BEGIN Dataset section

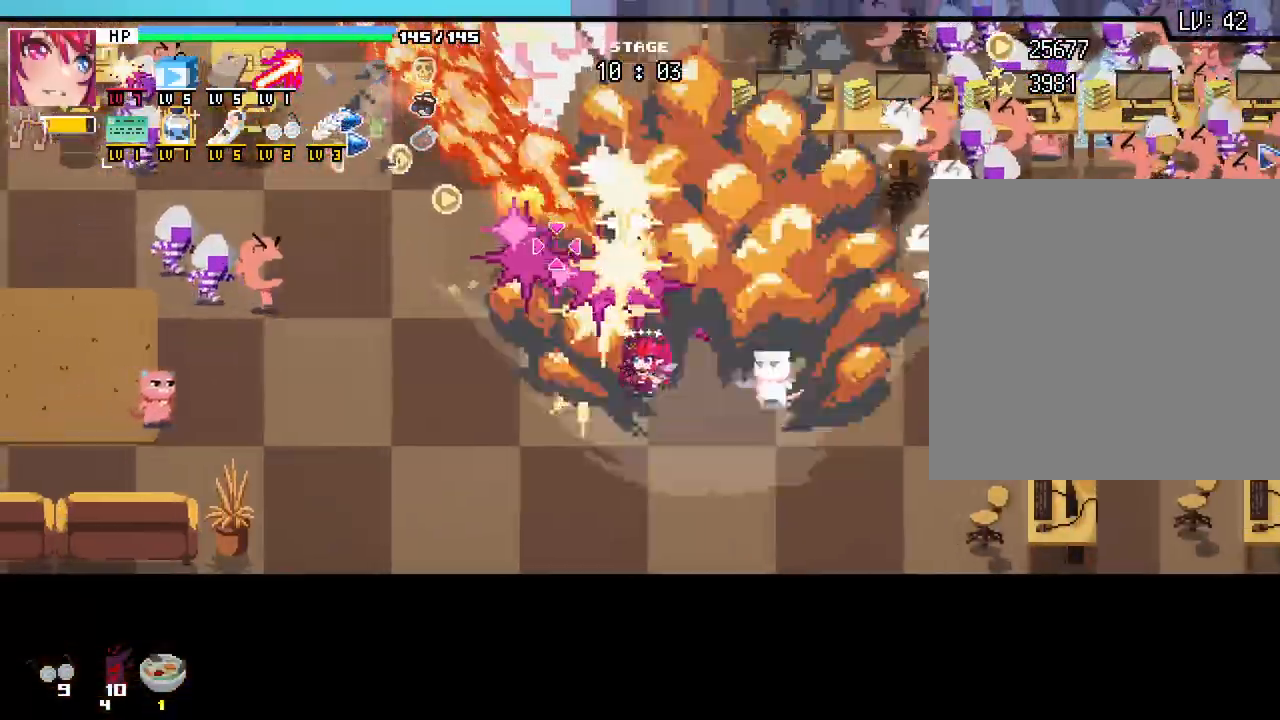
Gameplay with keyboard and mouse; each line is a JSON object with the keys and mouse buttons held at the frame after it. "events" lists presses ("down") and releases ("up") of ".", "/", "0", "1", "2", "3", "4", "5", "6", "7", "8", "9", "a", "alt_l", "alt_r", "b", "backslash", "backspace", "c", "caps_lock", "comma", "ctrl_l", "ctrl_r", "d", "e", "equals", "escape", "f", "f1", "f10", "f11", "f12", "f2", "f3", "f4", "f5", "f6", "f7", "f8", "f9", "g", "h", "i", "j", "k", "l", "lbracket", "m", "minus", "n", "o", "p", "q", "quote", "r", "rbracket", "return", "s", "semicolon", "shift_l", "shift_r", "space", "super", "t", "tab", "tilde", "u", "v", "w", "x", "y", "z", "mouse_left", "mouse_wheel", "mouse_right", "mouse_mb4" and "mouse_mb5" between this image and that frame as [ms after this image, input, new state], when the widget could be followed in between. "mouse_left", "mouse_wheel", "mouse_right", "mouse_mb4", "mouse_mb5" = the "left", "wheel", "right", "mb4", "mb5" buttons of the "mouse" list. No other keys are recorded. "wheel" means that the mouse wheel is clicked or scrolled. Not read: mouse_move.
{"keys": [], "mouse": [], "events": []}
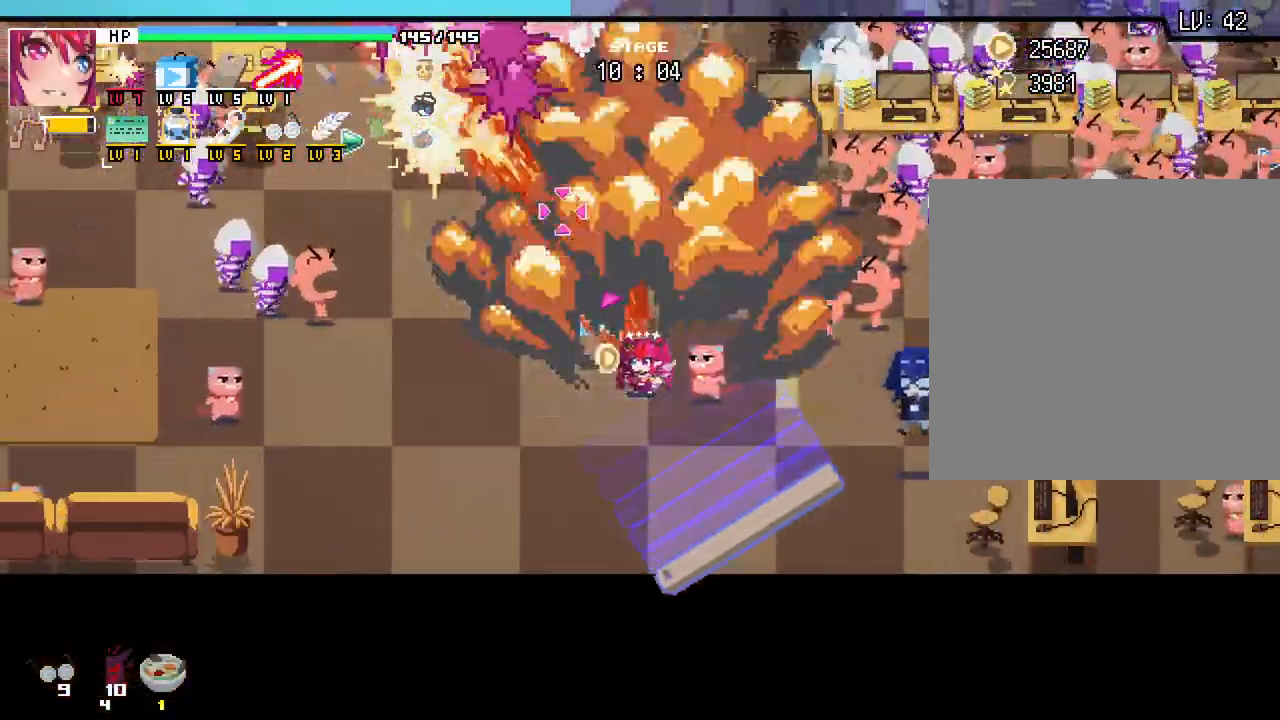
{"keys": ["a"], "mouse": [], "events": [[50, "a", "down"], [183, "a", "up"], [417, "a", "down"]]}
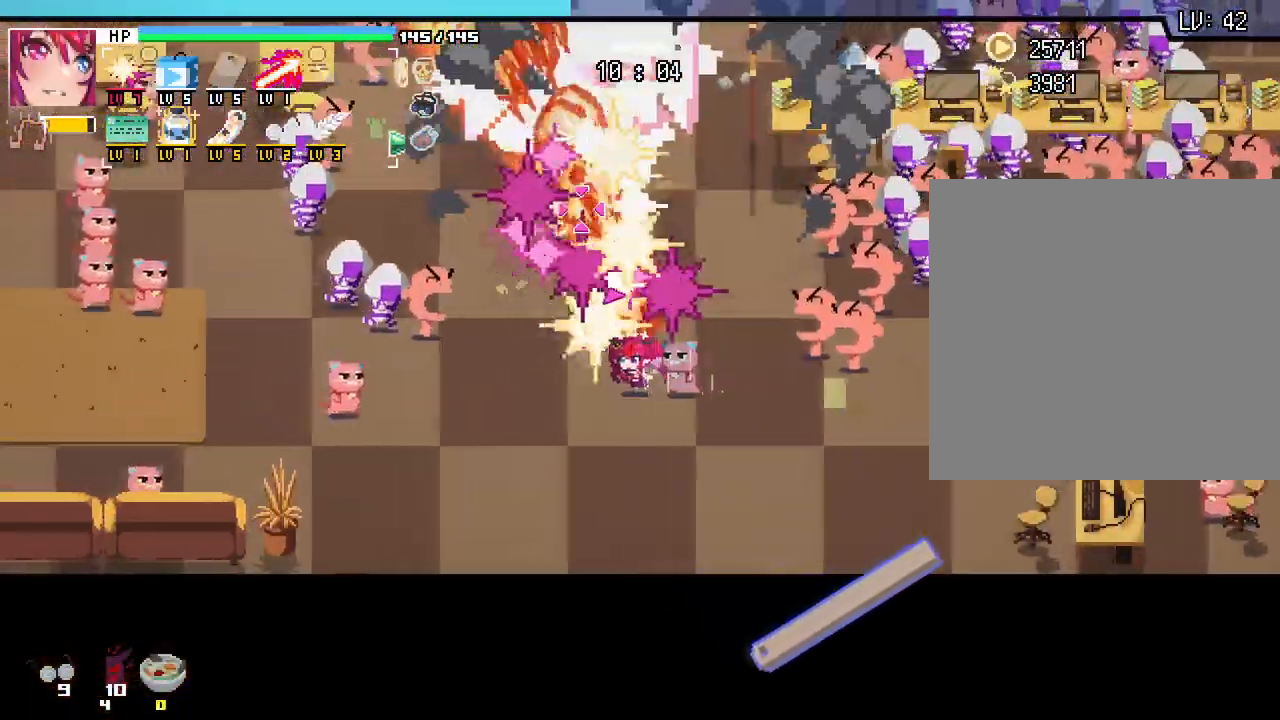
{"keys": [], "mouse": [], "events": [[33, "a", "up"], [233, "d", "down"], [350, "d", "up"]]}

END Dataset section

■ Exercise brief: Write out the listing word for word, omitting the pictures it holds.

■ Exercise response:
Gameplay with keyboard and mouse; each line is a JSON object with the keys and mouse buttons held at the frame after it. "events" lists presses ("down") and releases ("up") of ".", "/", "0", "1", "2", "3", "4", "5", "6", "7", "8", "9", "a", "alt_l", "alt_r", "b", "backslash", "backspace", "c", "caps_lock", "comma", "ctrl_l", "ctrl_r", "d", "e", "equals", "escape", "f", "f1", "f10", "f11", "f12", "f2", "f3", "f4", "f5", "f6", "f7", "f8", "f9", "g", "h", "i", "j", "k", "l", "lbracket", "m", "minus", "n", "o", "p", "q", "quote", "r", "rbracket", "return", "s", "semicolon", "shift_l", "shift_r", "space", "super", "t", "tab", "tilde", "u", "v", "w", "x", "y", "z", "mouse_left", "mouse_wheel", "mouse_right", "mouse_mb4" and "mouse_mb5" between this image and that frame as [ms after this image, input, new state], when the widget could be followed in between. "mouse_left", "mouse_wheel", "mouse_right", "mouse_mb4", "mouse_mb5" = the "left", "wheel", "right", "mb4", "mb5" buttons of the "mouse" list. No other keys are recorded. "wheel" means that the mouse wheel is clicked or scrolled. Not read: mouse_move.
{"keys": [], "mouse": [], "events": []}
{"keys": ["a"], "mouse": [], "events": [[50, "a", "down"], [183, "a", "up"], [417, "a", "down"]]}
{"keys": [], "mouse": [], "events": [[33, "a", "up"], [233, "d", "down"], [350, "d", "up"]]}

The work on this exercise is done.